Change is not always uncomfortable. Often, we do not wish to see that everything changes constantly.
It is common enough for us two-legged ones to encounter change, or the need for change, and step back, stand back. But one hopes this is a temporary moment – and does not become a stance. When human beings adopt a stance, it can be tough to move from it – even when it is essential to do so.
Our current human flow of current events in the world owes much to our having adopted a stance – and welcoming no question of moving from it. It also seems our current human flow of events has much to do with standing too far back – and staying too far back from what needs intimacy and closeness.
In the Sagh’ic Tradition’s story of Iolair – the great Eagle, his massive wing thrusts were so strong that the Ancestors cried ‘Stand back!!” Four times this happens, and his wing blasts thus create the four Great Winds.
But he remains in that place of ‘Stand back!’ from that point onwards. The Ancestors cried out for the needs of one moment – not to create a permanent place of distance. So far back stays Iolair, that he does not even think to eat – entranced by the beauty of what is seen from a distance.
Seabhac – the Hawk – is also able to soar to great heights also – but his vision is focussed on both the great and the small.
There is a lesson for us in this.
The Blood Moons and the Last Song speak of great changes…but also of great possibility for us to change…and perhaps remind us that although we are small on our own, and can at times create only the smallest changes ourselves – we are many if we come closer to one another. And many small changes can create massive change.
For this, we need to soar on the gift of the One Breath with the wisdom and practicality of Seabhac…not so much distance as Iolair.
This is a time to invoke the might and focus of hawk with us in our seeing, in our dancing close, in our doing what truly needs doing in the world – in the world right outside our door, in the people we encounter. This is the time to encounter the world up close, and be the moment of change, the moment of possibility…that each one of us is meant to be.
And perhaps being this moment of change we are each meant to be is not so complicated …perhaps it is simple – as simple as breathing.
Change is truly a constant of Life…
One of the only other constants in Life…is the flow of the breath while we are here. If we are breathing, we are alive.
If we are breathing, we are in a process of change.
We breathe 23,040 times every day that we are alive. 23,040 moments where change is happening. Twenty three thousand instances where we can change one small thing.
Perhaps the breath is the key…almost twelve thousand daily moments of receiving the Breath.
Almost twelve thousand moments of releasing, of giving the Breath.
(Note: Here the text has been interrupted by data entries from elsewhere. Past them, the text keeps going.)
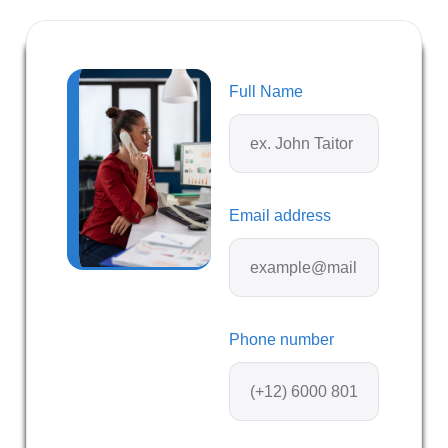
Full Name
Email address
Phone number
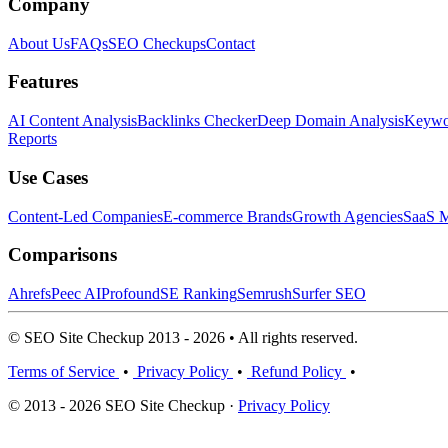
Company
About Us
FAQs
SEO Checkups
Contact
Features
AI Content Analysis
Backlinks Checker
Deep Domain Analysis
Keywor
Reports
Use Cases
Content-Led Companies
E-commerce Brands
Growth Agencies
SaaS M
Comparisons
Ahrefs
Peec AI
Profound
SE Ranking
Semrush
Surfer SEO
© SEO Site Checkup 2013 - 2026 • All rights reserved.
Terms of Service
•
Privacy Policy
•
Refund Policy
•
© 2013 - 2026 SEO Site Checkup ·
Privacy Policy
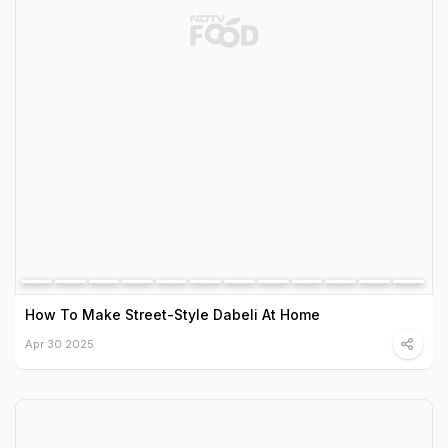
How To Make Street-Style Dabeli At Home
Apr 30 2025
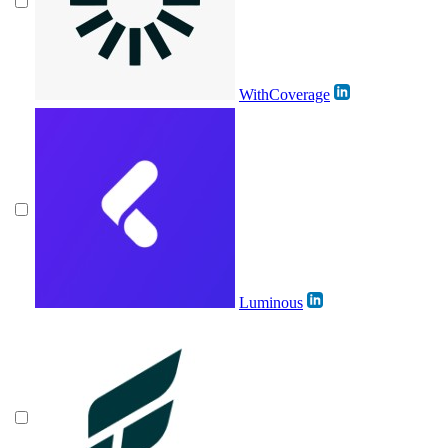
WithCoverage
Luminous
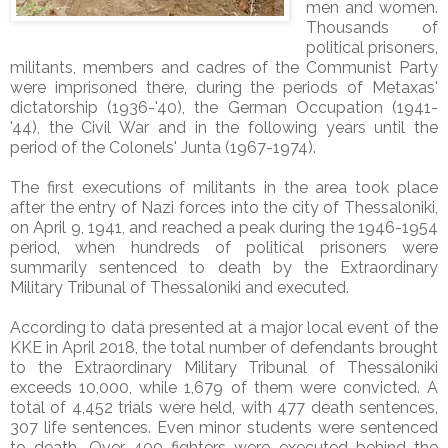
men and women.
Thousands of
political prisoners,
militants, members and cadres of the Communist Party
were imprisoned there, during the periods of Metaxas'
dictatorship (1936-'40), the German Occupation (1941-
'44), the Civil War and in the following years until the
period of the Colonels' Junta (1967-1974).
The first executions of militants in the area took place
after the entry of Nazi forces into the city of Thessaloniki,
on April 9, 1941, and reached a peak during the 1946-1954
period, when hundreds of political prisoners were
summarily sentenced to death by the Extraordinary
Military Tribunal of Thessaloniki and executed.
According to data presented at a major local event of the
KKE in April 2018, the total number of defendants brought
to the Extraordinary Military Tribunal of Thessaloniki
exceeds 10,000, while 1,679 of them were convicted. A
total of 4,452 trials were held, with 477 death sentences,
307 life sentences. Even minor students were sentenced
to death. Over 400 fighters were executed behind the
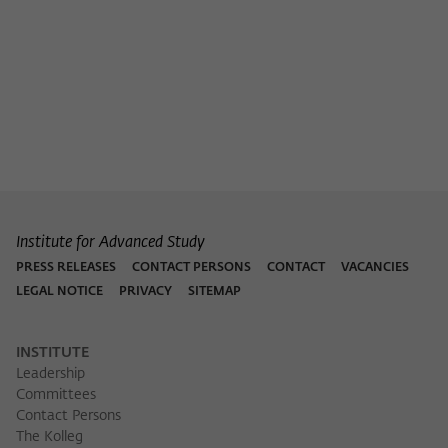
Purpose
temporarily store data about the visitor's
current stay on wiko-berlin.de.
Institute for Advanced Study
PRESS RELEASES
CONTACT PERSONS
CONTACT
VACANCIES
LEGAL NOTICE
PRIVACY
SITEMAP
INSTITUTE
Leadership
Committees
Contact Persons
The Kolleg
Our ability to embrace change, to create change, to manifest change…is not in our heads, and all of the words and plans and struggles and stresses that reside there.
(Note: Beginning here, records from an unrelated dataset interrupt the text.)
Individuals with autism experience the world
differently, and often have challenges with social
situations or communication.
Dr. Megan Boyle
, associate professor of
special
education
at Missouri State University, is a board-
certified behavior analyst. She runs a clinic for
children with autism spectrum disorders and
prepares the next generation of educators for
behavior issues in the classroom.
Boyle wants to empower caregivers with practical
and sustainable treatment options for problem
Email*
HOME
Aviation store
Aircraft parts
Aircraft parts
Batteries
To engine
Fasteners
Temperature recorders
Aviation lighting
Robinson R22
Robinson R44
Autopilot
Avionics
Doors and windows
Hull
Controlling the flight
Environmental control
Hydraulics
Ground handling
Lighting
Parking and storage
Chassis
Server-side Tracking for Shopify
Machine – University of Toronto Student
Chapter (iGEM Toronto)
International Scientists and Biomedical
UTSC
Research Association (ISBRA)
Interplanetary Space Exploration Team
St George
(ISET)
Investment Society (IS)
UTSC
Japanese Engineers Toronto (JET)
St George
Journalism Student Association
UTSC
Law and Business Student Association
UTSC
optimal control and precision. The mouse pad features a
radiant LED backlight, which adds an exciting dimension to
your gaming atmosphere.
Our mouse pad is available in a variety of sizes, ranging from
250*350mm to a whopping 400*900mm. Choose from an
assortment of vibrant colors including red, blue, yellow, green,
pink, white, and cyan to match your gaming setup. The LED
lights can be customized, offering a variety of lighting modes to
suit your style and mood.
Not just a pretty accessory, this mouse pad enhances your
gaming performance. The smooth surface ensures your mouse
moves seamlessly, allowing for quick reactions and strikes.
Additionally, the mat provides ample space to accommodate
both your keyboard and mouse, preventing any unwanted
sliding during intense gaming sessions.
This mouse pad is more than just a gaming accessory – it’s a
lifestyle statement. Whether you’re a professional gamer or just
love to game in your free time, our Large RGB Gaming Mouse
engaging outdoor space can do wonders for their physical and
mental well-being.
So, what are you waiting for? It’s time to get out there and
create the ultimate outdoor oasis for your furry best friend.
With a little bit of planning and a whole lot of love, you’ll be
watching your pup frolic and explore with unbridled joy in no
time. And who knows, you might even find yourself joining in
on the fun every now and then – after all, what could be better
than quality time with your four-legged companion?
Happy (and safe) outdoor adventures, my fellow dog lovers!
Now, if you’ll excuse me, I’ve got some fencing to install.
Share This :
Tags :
Our ability to be change is not in language.
Our ability to change is in the constant gift and teaching of the Breath…each receiving…each giving…
I wonder sometimes what might happen if at some point in the flow of this day…this Breath…each of us asked “What is one small gift I can give to the world around me right now?” Perhaps as simple as one moment of attention…or tenderness…or one thing that could be picked up and placed where it belongs …one thing that could be removed from where it does not belong…one kind word…one moment of prayer…
Or if we asked at some point in this day “In this Breath…what is one astonishing thing I could receive?” Sunlight on my skin…wind across my face…the wonder of this beautiful body…the unceasing Grace of the Mother we stand upon…
A simple moment or two of attention to what is really happening…might be the moment of change the Song around us has been waiting for.
This line from poet Maya Angelou has often been quoted…but it is so spectacular…
“Life is not measured by the numbers of breaths we take, but by the moments that take our breath away.”
In the moment that takes our breath away, everything changes as a result. And to have our breath taken away, to be truly moved by something…means coming in close, not standing back.